%%
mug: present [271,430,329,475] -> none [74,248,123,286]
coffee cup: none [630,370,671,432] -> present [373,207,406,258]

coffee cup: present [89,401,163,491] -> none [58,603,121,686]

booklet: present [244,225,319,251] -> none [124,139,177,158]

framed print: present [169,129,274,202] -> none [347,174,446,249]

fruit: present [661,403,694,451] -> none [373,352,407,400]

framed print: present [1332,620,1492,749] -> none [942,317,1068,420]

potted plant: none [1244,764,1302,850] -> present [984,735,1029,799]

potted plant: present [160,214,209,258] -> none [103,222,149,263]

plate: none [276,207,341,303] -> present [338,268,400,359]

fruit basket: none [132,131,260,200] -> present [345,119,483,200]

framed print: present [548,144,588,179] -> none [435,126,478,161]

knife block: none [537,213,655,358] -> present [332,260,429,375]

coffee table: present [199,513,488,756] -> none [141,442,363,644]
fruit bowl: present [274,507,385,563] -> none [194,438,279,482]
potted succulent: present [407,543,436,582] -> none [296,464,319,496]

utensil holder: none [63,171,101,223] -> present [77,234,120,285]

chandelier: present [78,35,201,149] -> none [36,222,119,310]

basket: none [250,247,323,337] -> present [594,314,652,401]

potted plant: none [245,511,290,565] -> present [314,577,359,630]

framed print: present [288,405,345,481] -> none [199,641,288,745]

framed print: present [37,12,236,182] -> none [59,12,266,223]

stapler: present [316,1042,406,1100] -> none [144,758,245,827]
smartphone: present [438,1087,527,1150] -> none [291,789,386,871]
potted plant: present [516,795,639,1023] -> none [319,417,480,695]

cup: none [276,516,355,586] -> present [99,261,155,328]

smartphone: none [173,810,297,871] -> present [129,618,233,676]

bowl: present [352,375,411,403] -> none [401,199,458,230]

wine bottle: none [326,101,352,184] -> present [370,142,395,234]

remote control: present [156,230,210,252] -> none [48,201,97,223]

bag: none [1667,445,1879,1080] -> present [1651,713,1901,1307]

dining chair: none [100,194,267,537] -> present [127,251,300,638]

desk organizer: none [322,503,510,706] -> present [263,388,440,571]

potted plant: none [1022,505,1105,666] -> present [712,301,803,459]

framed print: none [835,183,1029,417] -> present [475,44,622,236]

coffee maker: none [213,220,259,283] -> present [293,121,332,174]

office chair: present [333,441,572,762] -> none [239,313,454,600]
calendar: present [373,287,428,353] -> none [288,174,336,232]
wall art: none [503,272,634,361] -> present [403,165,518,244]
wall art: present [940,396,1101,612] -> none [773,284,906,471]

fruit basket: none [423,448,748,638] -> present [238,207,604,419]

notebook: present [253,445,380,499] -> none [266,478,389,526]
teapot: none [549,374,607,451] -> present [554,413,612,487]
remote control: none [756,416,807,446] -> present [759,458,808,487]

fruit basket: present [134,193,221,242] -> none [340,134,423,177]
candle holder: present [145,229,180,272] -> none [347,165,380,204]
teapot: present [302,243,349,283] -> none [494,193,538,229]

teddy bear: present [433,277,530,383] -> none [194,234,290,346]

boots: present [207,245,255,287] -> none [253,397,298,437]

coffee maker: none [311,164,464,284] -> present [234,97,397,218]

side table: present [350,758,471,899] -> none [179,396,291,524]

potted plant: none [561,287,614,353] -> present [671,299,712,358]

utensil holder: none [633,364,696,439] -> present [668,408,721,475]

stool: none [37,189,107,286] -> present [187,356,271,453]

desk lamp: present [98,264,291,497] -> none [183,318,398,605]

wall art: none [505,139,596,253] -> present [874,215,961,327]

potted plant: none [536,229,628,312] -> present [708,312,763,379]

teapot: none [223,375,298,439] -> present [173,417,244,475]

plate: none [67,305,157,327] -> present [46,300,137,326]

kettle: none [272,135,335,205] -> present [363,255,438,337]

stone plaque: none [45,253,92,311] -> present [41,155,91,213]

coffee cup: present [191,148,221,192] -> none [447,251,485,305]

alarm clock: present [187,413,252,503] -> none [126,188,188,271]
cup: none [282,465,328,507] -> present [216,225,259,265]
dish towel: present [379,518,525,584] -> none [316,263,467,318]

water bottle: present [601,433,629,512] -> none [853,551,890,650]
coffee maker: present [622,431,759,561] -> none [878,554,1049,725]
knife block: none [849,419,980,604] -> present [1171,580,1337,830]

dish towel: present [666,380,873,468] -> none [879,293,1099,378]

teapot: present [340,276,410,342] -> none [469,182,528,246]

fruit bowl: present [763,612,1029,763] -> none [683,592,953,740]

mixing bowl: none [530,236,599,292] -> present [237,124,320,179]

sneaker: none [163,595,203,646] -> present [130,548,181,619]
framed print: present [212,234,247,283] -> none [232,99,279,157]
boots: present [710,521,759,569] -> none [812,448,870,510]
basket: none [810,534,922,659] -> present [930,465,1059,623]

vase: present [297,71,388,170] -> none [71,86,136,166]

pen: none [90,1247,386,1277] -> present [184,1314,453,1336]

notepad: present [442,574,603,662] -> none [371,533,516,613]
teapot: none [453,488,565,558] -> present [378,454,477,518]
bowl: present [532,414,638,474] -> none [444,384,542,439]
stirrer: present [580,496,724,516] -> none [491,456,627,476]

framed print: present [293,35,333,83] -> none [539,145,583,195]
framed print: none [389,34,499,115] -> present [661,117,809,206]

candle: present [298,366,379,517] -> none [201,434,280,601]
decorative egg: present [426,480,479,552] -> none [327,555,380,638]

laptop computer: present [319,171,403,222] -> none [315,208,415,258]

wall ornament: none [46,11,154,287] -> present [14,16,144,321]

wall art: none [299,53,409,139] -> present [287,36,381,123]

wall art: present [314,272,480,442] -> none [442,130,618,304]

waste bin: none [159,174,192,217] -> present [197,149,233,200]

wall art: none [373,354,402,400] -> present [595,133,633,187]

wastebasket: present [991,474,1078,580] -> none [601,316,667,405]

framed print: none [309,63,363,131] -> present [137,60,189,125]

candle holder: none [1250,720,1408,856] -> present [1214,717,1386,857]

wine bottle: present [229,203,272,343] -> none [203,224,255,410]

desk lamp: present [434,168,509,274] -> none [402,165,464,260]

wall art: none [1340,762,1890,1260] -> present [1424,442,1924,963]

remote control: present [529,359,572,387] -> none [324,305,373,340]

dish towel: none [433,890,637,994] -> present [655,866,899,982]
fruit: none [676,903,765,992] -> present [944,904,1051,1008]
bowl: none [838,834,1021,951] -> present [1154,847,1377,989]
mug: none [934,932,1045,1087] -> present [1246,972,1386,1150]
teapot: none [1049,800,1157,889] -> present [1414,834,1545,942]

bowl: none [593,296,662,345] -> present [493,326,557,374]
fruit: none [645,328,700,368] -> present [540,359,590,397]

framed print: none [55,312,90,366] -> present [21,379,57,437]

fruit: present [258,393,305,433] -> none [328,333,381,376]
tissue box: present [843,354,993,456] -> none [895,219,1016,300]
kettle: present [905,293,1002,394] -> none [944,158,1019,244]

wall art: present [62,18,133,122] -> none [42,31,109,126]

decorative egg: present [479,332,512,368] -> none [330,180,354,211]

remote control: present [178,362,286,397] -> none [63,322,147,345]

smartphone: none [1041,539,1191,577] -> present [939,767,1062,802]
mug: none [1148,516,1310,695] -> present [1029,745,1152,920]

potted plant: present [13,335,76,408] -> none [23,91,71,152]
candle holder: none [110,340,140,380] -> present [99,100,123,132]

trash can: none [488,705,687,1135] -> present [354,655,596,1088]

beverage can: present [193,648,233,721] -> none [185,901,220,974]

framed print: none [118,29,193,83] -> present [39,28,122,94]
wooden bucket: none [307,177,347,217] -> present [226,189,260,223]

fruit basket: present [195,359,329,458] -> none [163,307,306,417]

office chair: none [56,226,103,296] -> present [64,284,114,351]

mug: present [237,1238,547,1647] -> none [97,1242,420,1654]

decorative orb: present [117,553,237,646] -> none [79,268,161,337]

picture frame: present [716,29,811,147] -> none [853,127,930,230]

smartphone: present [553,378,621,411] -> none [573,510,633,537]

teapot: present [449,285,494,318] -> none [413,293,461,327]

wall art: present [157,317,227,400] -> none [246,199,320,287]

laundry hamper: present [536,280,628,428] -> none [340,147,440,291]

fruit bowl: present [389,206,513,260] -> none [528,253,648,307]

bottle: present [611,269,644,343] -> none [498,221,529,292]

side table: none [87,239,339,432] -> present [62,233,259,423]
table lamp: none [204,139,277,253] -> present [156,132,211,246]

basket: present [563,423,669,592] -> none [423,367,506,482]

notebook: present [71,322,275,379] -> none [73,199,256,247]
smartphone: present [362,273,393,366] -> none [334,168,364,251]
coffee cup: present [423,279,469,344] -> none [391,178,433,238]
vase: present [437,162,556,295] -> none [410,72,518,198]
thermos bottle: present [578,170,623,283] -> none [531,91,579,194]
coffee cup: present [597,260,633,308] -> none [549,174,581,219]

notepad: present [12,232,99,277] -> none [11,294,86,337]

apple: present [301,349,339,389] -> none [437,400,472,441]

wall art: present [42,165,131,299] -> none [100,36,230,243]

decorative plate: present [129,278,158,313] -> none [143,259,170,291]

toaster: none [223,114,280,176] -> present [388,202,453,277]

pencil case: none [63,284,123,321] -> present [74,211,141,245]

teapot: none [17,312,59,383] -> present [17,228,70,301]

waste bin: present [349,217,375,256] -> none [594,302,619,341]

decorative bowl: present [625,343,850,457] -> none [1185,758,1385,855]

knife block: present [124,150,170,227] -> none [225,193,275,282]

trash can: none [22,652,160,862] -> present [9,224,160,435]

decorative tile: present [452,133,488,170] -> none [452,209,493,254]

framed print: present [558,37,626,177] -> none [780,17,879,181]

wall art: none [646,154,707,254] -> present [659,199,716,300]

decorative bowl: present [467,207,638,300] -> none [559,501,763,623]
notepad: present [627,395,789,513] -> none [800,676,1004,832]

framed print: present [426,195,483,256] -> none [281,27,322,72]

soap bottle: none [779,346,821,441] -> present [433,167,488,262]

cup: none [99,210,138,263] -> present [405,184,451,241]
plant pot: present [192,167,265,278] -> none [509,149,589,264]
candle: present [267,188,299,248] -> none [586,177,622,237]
%%
**TASK TO CARRY OUT**
Repeat exactly the lines above, starting with the first line of the records and finishing with the line holding "potted succulent: present". Add no other line.

**TASK RESULT**
mug: present [271,430,329,475] -> none [74,248,123,286]
coffee cup: none [630,370,671,432] -> present [373,207,406,258]

coffee cup: present [89,401,163,491] -> none [58,603,121,686]

booklet: present [244,225,319,251] -> none [124,139,177,158]

framed print: present [169,129,274,202] -> none [347,174,446,249]

fruit: present [661,403,694,451] -> none [373,352,407,400]

framed print: present [1332,620,1492,749] -> none [942,317,1068,420]

potted plant: none [1244,764,1302,850] -> present [984,735,1029,799]

potted plant: present [160,214,209,258] -> none [103,222,149,263]

plate: none [276,207,341,303] -> present [338,268,400,359]

fruit basket: none [132,131,260,200] -> present [345,119,483,200]

framed print: present [548,144,588,179] -> none [435,126,478,161]

knife block: none [537,213,655,358] -> present [332,260,429,375]

coffee table: present [199,513,488,756] -> none [141,442,363,644]
fruit bowl: present [274,507,385,563] -> none [194,438,279,482]
potted succulent: present [407,543,436,582] -> none [296,464,319,496]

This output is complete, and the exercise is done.